Rattenbury indicated that further changes may need to be made with technicalities in the bill, such as with the limits as to where you can legally smoke. The current text of the bill would make it an offence to smoke cannabis within 20 metres of a child (fair enough, you don’t want to hotbox a child) but, as Rattenbury pointed out to P.TV, this becomes somewhat complicated if you, say, live in an apartment block and unknowingly vape while a child is on the other side of your living room wall.
As a fun aside, here is how smoking cannabis is defined in the current bill:
- to directly puff smoke, or vapour, from cannabis, or a product that contains cannabis, whether or not a device for the inhalation of smoke, or vapour, is used; or
- to hold or to have control over—
- cannabis, or a product that contains cannabis, while it is ignited; or
- a personal vaporiser that contains cannabis and that is 1 activated
Where a ‘device’ is, for example: a personal vaporiser, a hookah, water pipe, bong, or cigarette holder.
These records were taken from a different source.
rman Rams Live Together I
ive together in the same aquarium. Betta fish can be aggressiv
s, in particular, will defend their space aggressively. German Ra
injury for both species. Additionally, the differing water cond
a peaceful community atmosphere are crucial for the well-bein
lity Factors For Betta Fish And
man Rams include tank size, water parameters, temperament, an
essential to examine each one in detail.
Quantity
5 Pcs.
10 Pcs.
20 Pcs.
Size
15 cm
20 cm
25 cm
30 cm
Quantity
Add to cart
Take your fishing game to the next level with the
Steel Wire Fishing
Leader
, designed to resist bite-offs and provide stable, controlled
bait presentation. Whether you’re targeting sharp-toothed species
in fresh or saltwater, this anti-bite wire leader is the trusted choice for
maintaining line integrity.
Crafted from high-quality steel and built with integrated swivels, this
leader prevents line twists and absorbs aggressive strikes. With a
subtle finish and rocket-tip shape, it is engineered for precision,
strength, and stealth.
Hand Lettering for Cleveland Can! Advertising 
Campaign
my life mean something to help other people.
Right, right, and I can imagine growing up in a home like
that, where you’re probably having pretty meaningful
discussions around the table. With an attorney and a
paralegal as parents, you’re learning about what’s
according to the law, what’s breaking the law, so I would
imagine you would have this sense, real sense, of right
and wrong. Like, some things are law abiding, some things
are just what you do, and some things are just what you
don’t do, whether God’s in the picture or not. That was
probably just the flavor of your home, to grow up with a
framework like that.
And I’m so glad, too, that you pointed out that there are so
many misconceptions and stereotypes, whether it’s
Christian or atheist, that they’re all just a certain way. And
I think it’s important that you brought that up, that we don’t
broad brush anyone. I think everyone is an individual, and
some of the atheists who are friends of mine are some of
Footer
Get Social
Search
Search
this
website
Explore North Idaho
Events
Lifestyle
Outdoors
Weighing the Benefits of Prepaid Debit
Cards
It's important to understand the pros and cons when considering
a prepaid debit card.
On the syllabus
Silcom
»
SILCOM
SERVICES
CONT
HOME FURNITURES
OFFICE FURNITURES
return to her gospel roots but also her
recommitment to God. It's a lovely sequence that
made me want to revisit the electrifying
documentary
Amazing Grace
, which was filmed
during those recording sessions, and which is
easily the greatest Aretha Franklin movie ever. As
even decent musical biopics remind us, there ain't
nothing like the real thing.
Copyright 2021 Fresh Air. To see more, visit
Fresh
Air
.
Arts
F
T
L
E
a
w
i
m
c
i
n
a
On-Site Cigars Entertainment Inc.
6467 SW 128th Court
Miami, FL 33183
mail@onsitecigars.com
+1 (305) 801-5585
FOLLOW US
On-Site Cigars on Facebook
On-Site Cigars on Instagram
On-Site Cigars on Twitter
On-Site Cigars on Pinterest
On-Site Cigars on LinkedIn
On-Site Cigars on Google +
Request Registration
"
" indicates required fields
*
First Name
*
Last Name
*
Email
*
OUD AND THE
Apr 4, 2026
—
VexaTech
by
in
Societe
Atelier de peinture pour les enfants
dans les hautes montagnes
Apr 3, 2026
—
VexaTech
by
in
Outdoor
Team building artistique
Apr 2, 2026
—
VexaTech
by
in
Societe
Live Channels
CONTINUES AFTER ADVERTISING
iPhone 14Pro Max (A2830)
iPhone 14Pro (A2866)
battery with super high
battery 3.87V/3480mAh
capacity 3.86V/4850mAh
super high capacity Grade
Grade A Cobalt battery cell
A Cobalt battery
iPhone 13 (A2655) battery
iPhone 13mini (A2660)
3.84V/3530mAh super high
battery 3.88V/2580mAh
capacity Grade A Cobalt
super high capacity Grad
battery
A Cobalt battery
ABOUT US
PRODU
I absolutely love to hold or have control over a product that contains cannabis while it is ignited. Simply cannot get enough of it.
At this stage, it looks promising that the bill will come into effect this year. Pettersson told P.TV that he understands it will likely be voted on at the “middle of the year“, similarly Chief minister Andrew Barr told the Canberra Times that he reckons it might well be “the middle of the year before debate concludes“. Rattenbury told P.TV that he believes it could be in place in “broad terms” before the end of the year, including a period for public education.